TASK DESCRIPTION:
Reproduce every line of the material below word for word.

━━ DATA SUPPLIED

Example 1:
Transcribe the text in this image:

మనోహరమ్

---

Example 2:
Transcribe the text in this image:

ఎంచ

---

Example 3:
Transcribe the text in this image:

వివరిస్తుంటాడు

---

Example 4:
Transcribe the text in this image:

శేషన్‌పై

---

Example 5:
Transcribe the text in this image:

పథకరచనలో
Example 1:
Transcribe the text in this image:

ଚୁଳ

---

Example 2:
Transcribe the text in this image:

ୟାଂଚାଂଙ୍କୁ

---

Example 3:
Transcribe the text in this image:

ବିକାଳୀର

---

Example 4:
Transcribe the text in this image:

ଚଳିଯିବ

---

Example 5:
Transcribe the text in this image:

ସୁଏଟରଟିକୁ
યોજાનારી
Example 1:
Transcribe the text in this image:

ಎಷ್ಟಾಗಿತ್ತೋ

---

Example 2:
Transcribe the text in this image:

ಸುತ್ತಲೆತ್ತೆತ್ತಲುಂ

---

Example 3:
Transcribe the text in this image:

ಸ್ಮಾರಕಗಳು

━━━━

WORKED ANSWER:
Example 1:
Transcribe the text in this image:

మనోహరమ్

---

Example 2:
Transcribe the text in this image:

ఎంచ

---

Example 3:
Transcribe the text in this image:

వివరిస్తుంటాడు

---

Example 4:
Transcribe the text in this image:

శేషన్‌పై

---

Example 5:
Transcribe the text in this image:

పథకరచనలో
Example 1:
Transcribe the text in this image:

ଚୁଳ

---

Example 2:
Transcribe the text in this image:

ୟାଂଚାଂଙ୍କୁ

---

Example 3:
Transcribe the text in this image:

ବିକାଳୀର

---

Example 4:
Transcribe the text in this image:

ଚଳିଯିବ

---

Example 5:
Transcribe the text in this image:

ସୁଏଟରଟିକୁ
યોજાનારી
Example 1:
Transcribe the text in this image:

ಎಷ್ಟಾಗಿತ್ತೋ

---

Example 2:
Transcribe the text in this image:

ಸುತ್ತಲೆತ್ತೆತ್ತಲುಂ

---

Example 3:
Transcribe the text in this image:

ಸ್ಮಾರಕಗಳು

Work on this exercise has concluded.